Polecenia =>
1 – Jak przełożyć na angielski to zdanie z tekstu o kurczącej się folii: „Takie kurczenie jest fajne w przypadku pudełek, bo folia dobrze dociska się w ten sposób do pudełka.”?
2 – Kontynuuj tekst o kurczącej się folii, zaczynając zaraz po jego ostatnim zdaniu.

Tekst do analizy =>
PnP – dylematy, dylematy

Dylemat mam bardzo poważny, bo ostatnio okazało się, że folia, na której drukuję część elementów do gier, m.in. planszę, ma jedną wredną cechę: kurczy się to dziadostwo. Kurczy się w okolicach pół milimetra, na długości około 20 cm.

Takie kurczenie jest fajne w przypadku pudełek, bo folia dobrze dociska się w ten sposób do pudełka.

Pudełko z drukiem na folii robi wrażenie 😀

Ale na planszę takie kurczenie wpływa jednak fatalnie, bo trzeba przy składaniu/naklejaniu folii, pozostawić wolną przestrzeń, w tych miejscach gdzie plansza będzie się składać do środka. Inaczej za jakiś czas jej nie rozłożymy 🙁 – można to potem naprawić i podocinać od spodu tekturę, ale nie jest to idealne rozwiązanie i zostawia na planszy ślady.

Poza tym kurczenie skutkuje tym, że za jakiś czas wszędzie, gdzie folia kończy się równo z tekturą (m.in. miejsca złożenia planszy na zewnątrz), będzie ona delikatnie wystawać na rogach – było idealne złożenie, tak że prawie nic nie było widać, to już o nim zapomnij, bo właśnie zrobiła się 1mm luka, spod której zagląda tektura!

Świeży wydruk na folii – czy to już przeszłość?

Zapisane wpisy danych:
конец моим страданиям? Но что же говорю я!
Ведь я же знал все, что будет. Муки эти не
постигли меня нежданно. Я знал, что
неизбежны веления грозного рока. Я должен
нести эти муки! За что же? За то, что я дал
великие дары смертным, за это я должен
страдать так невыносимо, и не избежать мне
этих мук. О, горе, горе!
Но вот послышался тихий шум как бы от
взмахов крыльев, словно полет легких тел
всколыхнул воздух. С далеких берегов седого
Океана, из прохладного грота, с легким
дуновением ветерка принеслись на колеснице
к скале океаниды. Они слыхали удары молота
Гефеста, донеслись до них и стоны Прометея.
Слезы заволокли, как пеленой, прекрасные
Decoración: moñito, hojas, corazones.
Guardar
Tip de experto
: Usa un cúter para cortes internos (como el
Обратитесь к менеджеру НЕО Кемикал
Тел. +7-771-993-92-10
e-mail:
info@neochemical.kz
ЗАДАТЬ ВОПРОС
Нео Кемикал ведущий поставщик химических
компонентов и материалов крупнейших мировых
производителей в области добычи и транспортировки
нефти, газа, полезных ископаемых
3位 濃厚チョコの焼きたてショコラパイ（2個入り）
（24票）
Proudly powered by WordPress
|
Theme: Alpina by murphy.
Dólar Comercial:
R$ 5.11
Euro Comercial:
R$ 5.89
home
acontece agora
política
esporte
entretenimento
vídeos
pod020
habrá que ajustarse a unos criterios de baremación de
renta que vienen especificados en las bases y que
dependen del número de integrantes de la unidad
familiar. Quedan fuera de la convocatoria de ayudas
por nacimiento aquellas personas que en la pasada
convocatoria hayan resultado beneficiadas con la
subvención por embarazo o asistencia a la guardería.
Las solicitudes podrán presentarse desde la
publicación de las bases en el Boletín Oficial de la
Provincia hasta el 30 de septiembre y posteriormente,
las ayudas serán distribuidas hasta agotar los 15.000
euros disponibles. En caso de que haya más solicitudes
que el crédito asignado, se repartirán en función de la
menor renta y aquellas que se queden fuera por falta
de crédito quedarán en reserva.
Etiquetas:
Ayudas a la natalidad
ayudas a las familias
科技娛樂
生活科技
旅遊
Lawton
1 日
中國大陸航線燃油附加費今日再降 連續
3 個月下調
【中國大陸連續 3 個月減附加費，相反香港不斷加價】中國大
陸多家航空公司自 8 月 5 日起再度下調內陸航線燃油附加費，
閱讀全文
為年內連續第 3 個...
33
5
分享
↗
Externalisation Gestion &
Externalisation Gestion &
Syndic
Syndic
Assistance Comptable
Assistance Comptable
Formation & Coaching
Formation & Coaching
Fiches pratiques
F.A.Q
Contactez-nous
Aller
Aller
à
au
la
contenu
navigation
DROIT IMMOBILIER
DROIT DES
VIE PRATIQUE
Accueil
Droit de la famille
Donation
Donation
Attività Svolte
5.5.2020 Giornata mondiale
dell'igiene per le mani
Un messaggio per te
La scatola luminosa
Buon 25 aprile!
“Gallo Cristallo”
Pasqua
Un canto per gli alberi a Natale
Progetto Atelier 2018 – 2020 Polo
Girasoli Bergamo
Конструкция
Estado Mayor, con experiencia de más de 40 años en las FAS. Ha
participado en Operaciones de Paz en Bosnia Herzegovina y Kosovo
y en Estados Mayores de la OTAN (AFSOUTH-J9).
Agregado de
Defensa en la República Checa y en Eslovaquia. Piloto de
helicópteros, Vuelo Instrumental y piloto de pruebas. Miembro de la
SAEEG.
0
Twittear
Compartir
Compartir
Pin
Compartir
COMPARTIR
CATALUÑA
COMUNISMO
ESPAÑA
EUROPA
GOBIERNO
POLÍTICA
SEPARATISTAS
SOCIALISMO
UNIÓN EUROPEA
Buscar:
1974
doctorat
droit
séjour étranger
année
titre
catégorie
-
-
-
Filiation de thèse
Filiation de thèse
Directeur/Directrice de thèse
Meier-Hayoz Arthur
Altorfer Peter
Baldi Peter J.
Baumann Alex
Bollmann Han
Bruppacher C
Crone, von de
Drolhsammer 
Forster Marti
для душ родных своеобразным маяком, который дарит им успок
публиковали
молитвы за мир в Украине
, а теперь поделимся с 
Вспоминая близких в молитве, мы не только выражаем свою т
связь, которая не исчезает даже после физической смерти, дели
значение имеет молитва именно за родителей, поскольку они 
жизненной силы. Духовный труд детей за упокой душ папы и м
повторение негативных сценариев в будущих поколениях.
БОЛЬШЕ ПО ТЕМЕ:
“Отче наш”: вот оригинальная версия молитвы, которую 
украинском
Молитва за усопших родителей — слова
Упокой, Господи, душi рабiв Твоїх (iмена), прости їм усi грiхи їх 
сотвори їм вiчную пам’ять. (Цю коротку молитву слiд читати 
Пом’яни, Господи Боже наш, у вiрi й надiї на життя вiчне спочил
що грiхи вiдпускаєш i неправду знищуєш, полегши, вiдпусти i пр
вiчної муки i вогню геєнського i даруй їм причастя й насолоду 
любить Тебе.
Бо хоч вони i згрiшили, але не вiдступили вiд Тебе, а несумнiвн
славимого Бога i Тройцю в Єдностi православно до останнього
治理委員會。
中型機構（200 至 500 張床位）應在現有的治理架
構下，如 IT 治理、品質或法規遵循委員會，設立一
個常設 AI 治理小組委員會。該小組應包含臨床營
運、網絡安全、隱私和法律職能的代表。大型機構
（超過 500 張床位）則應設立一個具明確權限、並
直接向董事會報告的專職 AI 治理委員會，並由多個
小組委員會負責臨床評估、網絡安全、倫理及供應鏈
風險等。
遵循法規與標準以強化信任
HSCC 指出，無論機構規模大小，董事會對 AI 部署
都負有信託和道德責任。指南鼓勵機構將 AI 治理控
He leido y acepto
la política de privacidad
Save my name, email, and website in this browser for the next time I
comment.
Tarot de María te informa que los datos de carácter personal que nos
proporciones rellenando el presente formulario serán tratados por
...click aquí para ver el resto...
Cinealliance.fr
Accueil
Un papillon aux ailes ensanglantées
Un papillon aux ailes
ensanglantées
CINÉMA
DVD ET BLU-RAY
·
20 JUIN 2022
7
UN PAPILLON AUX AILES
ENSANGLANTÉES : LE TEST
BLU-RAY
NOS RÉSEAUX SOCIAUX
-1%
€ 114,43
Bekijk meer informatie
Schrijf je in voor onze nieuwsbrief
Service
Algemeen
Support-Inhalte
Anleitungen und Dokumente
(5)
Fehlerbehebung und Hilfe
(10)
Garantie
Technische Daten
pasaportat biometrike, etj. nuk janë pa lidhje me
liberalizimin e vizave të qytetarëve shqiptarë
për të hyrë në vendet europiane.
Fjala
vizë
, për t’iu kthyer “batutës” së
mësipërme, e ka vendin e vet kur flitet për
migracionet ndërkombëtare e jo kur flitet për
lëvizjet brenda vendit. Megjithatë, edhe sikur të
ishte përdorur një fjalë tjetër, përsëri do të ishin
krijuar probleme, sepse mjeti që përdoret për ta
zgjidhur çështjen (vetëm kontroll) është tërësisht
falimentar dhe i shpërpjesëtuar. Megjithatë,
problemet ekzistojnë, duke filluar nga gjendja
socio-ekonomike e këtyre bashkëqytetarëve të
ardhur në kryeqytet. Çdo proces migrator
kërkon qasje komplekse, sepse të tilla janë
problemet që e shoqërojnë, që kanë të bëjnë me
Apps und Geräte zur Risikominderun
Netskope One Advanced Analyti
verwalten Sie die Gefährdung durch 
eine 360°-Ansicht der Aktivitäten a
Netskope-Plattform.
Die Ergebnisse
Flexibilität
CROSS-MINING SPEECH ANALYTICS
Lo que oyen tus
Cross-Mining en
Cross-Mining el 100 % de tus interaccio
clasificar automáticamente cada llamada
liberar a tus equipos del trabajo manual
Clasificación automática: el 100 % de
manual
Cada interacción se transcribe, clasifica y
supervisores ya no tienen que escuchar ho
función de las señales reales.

Odpowiedzi do poleceń =>
1 – Such shrinking is great for boxes, because this way the film presses tightly against the box.

2 –
No i co teraz?

Jeszcze nie wiem, jeszcze myślę, folia miała jedną fantastyczną cechę: można było stosunkowo tanio drukować olbrzymie formaty. Potem całość wystarczyło przykleić na tekturę, pociąć i gotowe, a wszystko pięknie się łączyło, nic popsuć się w ten sposób nie mogło. Folia była też wytrzymała na zginanie – robiłem testy i po 300 zgięciach był tylko delikatny ślad. Niestety kurczenie jest oficjalnie wpisane w specyfikację folii, jedne kurczą się mniej inne bardziej. Znalazłem specjalną folię, która kurczenie ma minimalne, ale odpada one ze względu na jej cenę.

Nie znalazłem też dokładnej informacji kiedy kurczenie następuje? W jednym miejscu pisali, że ma to miejsce po druku i może pomóc leżakowanie, ale jak długie? Miesiąc, dwa czy trzy? Na chłopski rozum, założyłbym raczej, że kurczenie następuje po odklejeniu folii z podkładu, który trzyma jej wymiar. Czyli leżakowanie na niewiele by się zdało. Poza tym nie uśmiecha mi się drukować teraz coś, co będę składał za 3 miesiące.

Wstępnie myślę więc nad drukiem na papierze samoprzylepnym, który następnie byłby pokryty laminatem. Ale jest duże ograniczenie w mojej drukarni, w postaci formatu który może maksymalnie wynosić 32 x 60 cm.
Planszę musiałbym wtedy drukować w kilku częściach, w zależności od jej wielkości. Największym wyzwaniem byłoby jej idealne przyklejenie na karton, tak aby po złożeniu osobnych części, pasowały one do siebie. Byłyby też plusy: na pewno druk cyfrowy miałby wyższą rozdzielczość. Więc generalnie, jeśli wszystko się uda, to efekt końcowy będzie nawet lepszy, a może też i tańszy? Spróbuję.

Wszystkiego wkrótce się dowiecie bo będę was informował na bieżąco. Trzymajcie kciuki (także za mojego kciuka, który mam nadzieję, że szybko się wygoi).

 

 

4 thoughts on “PnP – dylematy, dylematy”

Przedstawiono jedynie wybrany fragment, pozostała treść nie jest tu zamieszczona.